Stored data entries
■ ■ ■

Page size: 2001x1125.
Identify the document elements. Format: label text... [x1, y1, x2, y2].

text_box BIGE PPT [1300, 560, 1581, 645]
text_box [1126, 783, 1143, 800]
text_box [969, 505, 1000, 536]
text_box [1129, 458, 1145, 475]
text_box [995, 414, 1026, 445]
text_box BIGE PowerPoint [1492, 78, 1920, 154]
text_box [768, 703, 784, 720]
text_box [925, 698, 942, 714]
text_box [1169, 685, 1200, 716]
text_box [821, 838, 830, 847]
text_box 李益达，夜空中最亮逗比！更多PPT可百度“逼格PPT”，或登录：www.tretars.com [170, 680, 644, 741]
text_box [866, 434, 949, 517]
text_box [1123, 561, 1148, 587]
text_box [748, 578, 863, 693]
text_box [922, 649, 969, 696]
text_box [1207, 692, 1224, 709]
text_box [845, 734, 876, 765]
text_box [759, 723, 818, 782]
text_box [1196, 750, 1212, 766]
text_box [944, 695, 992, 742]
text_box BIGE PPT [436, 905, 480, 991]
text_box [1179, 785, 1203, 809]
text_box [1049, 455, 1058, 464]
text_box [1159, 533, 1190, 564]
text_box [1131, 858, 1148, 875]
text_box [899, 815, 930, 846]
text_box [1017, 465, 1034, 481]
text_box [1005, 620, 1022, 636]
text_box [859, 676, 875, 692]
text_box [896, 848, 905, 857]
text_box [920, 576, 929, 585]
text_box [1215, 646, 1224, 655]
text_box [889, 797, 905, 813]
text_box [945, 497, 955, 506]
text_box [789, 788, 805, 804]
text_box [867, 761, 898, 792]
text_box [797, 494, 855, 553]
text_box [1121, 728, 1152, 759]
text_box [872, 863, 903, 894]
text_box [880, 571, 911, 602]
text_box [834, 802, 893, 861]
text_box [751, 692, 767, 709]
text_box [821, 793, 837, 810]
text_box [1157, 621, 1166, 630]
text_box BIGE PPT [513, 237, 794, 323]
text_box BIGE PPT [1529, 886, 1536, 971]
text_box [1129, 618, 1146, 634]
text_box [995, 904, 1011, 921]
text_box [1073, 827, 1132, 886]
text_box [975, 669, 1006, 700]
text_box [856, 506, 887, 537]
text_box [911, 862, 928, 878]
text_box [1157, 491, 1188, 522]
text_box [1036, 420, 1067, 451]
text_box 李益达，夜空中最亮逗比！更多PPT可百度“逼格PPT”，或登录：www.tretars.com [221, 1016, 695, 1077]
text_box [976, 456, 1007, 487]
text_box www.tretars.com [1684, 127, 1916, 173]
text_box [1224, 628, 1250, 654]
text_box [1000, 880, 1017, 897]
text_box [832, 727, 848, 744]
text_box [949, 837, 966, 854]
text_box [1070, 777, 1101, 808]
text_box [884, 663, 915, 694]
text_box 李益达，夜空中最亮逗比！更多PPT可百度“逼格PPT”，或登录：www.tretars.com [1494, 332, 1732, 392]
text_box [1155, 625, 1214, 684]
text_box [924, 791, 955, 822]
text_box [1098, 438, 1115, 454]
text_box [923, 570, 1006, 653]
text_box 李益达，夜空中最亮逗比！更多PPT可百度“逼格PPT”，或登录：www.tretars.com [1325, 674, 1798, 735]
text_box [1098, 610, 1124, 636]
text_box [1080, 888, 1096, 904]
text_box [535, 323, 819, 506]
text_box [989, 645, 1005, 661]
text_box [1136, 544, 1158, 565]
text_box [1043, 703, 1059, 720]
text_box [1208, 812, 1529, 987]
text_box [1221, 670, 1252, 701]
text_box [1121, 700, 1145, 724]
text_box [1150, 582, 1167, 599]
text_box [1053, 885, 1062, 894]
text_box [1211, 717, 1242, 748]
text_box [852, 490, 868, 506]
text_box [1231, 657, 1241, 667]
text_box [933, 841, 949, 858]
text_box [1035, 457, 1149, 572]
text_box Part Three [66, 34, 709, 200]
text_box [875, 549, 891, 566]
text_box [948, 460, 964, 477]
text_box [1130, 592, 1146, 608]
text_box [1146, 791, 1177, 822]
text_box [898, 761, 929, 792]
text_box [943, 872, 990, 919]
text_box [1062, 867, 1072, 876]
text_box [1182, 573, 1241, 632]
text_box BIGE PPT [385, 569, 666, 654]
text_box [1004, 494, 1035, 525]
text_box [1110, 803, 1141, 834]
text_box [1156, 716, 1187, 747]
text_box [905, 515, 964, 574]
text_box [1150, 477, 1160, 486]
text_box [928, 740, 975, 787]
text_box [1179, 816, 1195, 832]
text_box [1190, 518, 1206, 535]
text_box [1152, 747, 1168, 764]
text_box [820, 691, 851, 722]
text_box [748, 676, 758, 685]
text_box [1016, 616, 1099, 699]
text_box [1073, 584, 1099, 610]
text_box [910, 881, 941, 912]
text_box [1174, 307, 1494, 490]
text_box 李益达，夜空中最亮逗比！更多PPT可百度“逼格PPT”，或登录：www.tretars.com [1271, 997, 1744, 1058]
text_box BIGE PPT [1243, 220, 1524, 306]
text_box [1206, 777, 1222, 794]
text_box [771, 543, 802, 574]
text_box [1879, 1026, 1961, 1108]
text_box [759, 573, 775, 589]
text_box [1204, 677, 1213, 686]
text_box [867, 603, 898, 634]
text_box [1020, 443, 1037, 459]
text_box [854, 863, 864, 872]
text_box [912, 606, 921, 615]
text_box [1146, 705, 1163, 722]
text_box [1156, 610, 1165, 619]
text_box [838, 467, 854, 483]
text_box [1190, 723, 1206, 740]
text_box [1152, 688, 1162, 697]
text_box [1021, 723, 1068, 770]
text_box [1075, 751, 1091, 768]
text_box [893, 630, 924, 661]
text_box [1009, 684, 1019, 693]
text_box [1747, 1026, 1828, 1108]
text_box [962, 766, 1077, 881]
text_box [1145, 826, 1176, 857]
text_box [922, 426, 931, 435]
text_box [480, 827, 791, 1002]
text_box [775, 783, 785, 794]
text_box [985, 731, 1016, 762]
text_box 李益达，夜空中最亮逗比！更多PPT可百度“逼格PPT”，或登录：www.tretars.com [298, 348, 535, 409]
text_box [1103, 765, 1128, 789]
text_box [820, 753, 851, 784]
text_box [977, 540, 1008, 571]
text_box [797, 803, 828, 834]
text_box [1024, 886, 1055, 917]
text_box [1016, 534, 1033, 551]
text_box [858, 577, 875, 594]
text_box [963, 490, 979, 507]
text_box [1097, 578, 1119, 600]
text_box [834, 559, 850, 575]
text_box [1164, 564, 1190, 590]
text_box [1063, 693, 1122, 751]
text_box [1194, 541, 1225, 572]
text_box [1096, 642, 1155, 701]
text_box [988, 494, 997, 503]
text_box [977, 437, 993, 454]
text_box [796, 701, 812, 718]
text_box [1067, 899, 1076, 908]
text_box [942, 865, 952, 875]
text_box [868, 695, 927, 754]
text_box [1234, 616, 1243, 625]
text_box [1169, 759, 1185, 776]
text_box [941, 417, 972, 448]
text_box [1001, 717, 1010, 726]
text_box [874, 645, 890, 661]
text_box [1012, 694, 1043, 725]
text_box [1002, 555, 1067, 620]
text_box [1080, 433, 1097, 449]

■ ■ ■

Which lines above contain the word "更多PPT可百度"? Copy all of them.

text_box 李益达，夜空中最亮逗比！更多PPT可百度“逼格PPT”，或登录：www.tretars.com [170, 680, 644, 741]
text_box 李益达，夜空中最亮逗比！更多PPT可百度“逼格PPT”，或登录：www.tretars.com [221, 1016, 695, 1077]
text_box 李益达，夜空中最亮逗比！更多PPT可百度“逼格PPT”，或登录：www.tretars.com [1494, 332, 1732, 392]
text_box 李益达，夜空中最亮逗比！更多PPT可百度“逼格PPT”，或登录：www.tretars.com [1325, 674, 1798, 735]
text_box 李益达，夜空中最亮逗比！更多PPT可百度“逼格PPT”，或登录：www.tretars.com [1271, 997, 1744, 1058]
text_box 李益达，夜空中最亮逗比！更多PPT可百度“逼格PPT”，或登录：www.tretars.com [298, 348, 535, 409]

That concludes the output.